If you are in the SEO business or work…
If you are my new SEO client, one of the first things I include in your SEO plan is ensure we have good measurement and tracking in place. In fact, before signing on as a client, you may have seen line items in your SEO Proposal under New Client Onboarding for:
- Competitor Analysis
- Keyword Research
- Measurement Plan
- Tracking Plan
- Report Design
Most of these may sound self explanatory, except Measurement Plan and possibly Tracking Plan. Though you might guess the tracking plan has to do with a Google Analytics audit and setting up additional goals, segments, etc. that will be reflected in the reporting. But you may wonder, what is a measurement plan?
What is a Measurement Plan?
A measurement plan: identifies your business objectives and determines what you need to measure, technology used, implementation and refinement.
The point of a measurement plan is to make sure your digital efforts support the overall business objectives.
5 Steps to Define Measurement Plan
Google provides a comprehensive measurement plan training video as part of its Google Analytics Individual Qualification training series.
- Document business objectives
- Identify strategies and tactics
- Choose KPIs
- Choose segments
- Choose targets for KPIs
Here’s an example of what you might create for the first 4 steps. This uses a fictional outdoor sports store business.
Identify Strategies and Tactics
Common strategies for different types of businesses or websites often include selling products or services, collecting leads, generating engagement & frequent visitation, helping customers find information, and generating awareness, engagement & loyalty.
This graphic from Google shows a business type on the left and its associated strategy on the right. However, most businesses are doing a mix of efforts. So you might see the left column as your efforts and the strategy on the right.
KPI stands for Key Performance Indicators. These are commonly the metrics you find in Google Analytics. A metric is a number. This is where you might setup events and conversion goals. Events can be defined, like CTA button clicks, playing a video, social share clicks. Goals can be created based on events, page visits, or even triggered after a visitor views a certain number of pages.
Many SEO KPIs must be measured outside of Google Analytics. Keyword rankings, back-links, positive reviews and keywords that drive traffic must be measured in 3rd party paid tools. Google Search Console is free and can help with some of this. But realize, it does not help Google make money when your business gets organic visibility. Like most of the internet, Google search is a high quality free product that is paid via advertising. Most websites I have ever tracked get 50%+ traffic from “free” organic search. So to measure KPIs and optimize organic efforts, you need to go outside of Google’s free tools.

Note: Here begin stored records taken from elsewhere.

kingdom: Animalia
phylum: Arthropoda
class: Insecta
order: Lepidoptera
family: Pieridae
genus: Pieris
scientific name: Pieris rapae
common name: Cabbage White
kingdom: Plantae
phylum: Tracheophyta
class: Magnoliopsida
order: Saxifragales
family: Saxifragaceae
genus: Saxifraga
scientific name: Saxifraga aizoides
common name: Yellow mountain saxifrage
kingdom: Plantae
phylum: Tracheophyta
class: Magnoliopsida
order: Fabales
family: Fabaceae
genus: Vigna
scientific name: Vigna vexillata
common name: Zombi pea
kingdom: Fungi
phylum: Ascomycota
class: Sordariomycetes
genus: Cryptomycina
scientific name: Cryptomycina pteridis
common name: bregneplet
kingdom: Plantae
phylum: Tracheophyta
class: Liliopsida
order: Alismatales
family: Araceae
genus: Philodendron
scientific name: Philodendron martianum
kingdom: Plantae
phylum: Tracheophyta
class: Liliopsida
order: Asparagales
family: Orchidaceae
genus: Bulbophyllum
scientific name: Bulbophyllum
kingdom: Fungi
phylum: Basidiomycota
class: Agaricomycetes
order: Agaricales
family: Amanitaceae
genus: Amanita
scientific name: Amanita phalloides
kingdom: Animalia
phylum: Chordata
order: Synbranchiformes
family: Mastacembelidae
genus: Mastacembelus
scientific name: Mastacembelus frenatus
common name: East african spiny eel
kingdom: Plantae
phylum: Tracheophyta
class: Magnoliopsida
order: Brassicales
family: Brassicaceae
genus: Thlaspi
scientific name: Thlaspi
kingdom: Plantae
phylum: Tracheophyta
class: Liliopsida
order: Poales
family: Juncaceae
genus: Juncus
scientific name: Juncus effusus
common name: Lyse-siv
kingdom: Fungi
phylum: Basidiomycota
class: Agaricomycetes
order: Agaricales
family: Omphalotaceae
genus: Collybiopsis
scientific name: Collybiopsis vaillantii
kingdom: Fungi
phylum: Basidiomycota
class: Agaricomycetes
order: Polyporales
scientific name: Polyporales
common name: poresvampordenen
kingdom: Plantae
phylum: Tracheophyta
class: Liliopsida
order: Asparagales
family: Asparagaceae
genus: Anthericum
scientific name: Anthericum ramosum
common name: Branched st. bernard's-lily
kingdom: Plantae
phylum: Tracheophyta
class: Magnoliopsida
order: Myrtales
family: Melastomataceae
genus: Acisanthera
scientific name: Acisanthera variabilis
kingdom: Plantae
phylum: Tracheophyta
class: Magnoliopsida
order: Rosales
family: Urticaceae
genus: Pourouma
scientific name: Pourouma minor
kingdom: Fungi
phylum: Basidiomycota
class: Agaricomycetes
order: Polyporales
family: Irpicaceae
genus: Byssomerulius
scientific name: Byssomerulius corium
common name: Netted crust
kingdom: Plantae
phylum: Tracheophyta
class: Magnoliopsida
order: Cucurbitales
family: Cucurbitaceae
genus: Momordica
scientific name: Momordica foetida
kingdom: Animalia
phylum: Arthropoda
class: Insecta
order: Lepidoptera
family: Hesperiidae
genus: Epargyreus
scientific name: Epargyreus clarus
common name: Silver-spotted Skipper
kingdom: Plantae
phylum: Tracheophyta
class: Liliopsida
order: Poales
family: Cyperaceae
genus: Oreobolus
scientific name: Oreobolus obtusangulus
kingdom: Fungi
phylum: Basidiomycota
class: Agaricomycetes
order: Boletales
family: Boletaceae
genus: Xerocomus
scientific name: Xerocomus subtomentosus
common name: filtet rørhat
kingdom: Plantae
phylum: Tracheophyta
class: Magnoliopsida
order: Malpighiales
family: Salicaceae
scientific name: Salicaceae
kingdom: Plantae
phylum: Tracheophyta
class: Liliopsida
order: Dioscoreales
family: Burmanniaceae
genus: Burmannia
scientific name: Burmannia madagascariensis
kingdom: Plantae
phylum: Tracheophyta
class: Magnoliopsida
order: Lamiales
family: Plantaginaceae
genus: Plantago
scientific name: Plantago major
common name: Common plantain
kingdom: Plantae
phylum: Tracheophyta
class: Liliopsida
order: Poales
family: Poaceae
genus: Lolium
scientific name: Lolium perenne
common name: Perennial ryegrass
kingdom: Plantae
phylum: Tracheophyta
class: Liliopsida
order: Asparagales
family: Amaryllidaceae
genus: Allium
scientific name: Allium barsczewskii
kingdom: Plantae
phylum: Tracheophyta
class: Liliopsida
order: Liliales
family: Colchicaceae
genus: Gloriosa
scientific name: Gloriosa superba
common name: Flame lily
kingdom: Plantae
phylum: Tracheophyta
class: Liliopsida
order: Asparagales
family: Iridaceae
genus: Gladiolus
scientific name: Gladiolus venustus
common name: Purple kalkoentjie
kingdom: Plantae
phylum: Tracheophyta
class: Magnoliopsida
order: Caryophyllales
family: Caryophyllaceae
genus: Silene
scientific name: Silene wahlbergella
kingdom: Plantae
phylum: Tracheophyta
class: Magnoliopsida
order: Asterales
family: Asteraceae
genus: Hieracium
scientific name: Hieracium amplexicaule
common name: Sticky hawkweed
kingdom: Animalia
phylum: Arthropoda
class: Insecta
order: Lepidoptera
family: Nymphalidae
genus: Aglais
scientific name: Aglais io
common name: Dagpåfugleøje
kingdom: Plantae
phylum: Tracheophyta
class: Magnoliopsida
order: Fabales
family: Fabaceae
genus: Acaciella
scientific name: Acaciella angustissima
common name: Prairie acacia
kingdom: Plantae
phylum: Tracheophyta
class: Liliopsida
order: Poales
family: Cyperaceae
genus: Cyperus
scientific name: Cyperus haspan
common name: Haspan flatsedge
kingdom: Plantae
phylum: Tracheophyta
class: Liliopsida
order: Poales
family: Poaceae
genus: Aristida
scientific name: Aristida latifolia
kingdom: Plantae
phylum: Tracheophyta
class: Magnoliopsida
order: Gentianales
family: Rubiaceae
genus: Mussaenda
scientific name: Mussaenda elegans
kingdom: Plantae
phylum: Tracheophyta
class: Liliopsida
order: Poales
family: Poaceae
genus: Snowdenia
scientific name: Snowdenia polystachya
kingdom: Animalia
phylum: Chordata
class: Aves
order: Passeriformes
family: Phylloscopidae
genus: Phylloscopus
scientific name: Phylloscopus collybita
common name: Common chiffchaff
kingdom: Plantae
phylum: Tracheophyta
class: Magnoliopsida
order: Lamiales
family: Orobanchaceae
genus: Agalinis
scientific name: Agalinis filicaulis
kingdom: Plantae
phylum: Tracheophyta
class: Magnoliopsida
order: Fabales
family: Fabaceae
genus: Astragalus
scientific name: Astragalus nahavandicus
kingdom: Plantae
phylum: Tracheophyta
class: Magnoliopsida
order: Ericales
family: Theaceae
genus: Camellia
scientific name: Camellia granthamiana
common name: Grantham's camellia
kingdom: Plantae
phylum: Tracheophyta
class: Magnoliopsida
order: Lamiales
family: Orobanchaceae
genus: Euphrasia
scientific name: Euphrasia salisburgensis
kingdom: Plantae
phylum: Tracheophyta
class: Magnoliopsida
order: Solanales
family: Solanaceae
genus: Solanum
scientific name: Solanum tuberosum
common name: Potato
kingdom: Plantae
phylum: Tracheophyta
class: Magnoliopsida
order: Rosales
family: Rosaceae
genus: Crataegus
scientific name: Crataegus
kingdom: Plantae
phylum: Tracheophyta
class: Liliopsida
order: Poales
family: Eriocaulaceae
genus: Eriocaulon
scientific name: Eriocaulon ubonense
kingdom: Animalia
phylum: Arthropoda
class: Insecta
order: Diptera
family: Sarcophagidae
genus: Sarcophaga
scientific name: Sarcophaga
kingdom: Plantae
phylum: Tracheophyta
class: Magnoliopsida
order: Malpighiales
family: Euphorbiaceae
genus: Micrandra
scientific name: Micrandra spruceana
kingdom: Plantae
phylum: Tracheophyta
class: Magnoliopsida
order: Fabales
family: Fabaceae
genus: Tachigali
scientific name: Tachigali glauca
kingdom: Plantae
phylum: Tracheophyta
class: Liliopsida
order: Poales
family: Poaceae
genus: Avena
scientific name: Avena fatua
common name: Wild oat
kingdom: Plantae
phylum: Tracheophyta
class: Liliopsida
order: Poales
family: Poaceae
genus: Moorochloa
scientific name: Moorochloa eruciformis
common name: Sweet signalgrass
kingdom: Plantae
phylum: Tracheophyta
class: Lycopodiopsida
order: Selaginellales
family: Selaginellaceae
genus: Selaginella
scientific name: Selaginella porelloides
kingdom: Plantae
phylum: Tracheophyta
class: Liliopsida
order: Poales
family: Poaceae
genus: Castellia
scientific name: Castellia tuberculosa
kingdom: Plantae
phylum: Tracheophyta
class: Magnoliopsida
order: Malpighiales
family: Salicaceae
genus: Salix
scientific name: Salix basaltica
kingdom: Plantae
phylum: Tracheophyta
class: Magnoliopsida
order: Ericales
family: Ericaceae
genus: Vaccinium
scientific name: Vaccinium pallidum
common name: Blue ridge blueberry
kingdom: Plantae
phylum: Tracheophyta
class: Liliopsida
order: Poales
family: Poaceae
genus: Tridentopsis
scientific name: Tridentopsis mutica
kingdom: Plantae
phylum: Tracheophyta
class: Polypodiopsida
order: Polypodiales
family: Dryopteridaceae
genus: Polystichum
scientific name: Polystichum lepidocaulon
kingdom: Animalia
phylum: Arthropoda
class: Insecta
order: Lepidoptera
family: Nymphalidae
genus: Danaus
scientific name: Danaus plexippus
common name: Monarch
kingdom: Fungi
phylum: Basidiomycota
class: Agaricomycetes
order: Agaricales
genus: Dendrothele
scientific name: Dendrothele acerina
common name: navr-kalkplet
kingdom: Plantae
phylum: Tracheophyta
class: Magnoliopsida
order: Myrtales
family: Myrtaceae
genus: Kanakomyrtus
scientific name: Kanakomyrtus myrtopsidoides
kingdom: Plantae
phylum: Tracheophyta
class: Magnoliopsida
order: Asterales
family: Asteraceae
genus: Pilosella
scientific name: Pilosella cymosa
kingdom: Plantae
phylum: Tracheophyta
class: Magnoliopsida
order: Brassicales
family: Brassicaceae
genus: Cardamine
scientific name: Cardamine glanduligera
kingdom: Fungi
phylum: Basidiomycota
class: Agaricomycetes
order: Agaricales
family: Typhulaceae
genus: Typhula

Data segments let you break apart KPIs to help better optimize. Marketing channels and traffic sources are almost always my first go-t0 segments.
SEO is usually measured in Google Analytics by organic search traffic. But SEO includes content marketing and link building. Therefore, it will contribute to referral traffic and a little toward direct traffic. Direct traffic for the most part is a reflection of your branding efforts.
Because Google is a for-profit business, and GA is their free tool, the paid efforts are much easier to track. GA gives you default segments for paid search, display, email and social.
Google Analytics has recently improved its segment capabilities to include visitor data. You can now create segments for visitor activity going back 90 days.
Choose Targets for KPIs
Choosing targets are like setting your goals. This is not referring to GA conversion goals, but in the classic sense of goal setting.
I’m sure you’ve heard the advice:
Goals need to be obtainable, measurable (so you know if you obtain them), and set within a time limit.
You can use the same mindset in picking KPI targets.
To help you figure out your targets, you can look externally and internally.
- Externally: you can look at industry stats, competitors or use forecast tools to get an idea of how high you want to be
- Internally: you can look at your historic trends to get an idea of what growth is realistic
Use external tools to see how high you need to get to become a leader in your space. Forecast tools like Brightedge Search Opportunity Forecasting or Conductor Business Case Builder can model your positioning and revenue based on some assumptions. But these assumptions often make the forecast pretty high. For example, you have to plug in a conversion rate for the website. But not every keyword will convert. Many keywords you track may be intended to generate top of the funnel, awareness or consideration visits. These will probably later convert on brand terms. Therefore, temper your forecast with industry competitor data and your own historic data.